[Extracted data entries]
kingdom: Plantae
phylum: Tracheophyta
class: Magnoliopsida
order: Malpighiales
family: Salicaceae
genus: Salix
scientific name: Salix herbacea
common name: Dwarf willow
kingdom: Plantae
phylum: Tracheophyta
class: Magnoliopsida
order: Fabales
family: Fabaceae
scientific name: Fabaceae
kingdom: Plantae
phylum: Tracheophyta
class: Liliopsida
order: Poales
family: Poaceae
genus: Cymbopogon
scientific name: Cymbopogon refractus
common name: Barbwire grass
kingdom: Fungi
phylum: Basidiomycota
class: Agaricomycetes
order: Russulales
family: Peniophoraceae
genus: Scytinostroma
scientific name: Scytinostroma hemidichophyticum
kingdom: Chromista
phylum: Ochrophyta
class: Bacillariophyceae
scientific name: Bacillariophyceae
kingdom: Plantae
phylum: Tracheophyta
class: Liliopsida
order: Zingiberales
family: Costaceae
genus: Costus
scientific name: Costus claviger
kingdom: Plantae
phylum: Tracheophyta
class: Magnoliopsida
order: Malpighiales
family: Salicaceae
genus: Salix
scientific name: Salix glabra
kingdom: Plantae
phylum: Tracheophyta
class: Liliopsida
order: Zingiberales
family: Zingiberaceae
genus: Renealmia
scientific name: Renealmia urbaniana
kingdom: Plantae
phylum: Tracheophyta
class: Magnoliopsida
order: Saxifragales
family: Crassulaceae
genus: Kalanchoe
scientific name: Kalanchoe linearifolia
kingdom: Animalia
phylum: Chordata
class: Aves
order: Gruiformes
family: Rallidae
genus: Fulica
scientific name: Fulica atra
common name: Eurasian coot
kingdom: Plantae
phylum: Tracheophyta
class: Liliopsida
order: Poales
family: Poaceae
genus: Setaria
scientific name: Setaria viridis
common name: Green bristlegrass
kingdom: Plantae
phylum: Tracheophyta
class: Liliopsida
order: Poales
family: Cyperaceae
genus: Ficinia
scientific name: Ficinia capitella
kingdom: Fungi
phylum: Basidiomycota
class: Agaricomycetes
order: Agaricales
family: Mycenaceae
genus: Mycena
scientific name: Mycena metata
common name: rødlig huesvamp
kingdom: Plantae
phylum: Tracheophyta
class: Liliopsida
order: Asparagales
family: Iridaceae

* Exercise instructions
List every line of the data that contains the string "Salix", copying each line in full. Case counts.

* Answer to this problem
genus: Salix
scientific name: Salix herbacea
genus: Salix
scientific name: Salix glabra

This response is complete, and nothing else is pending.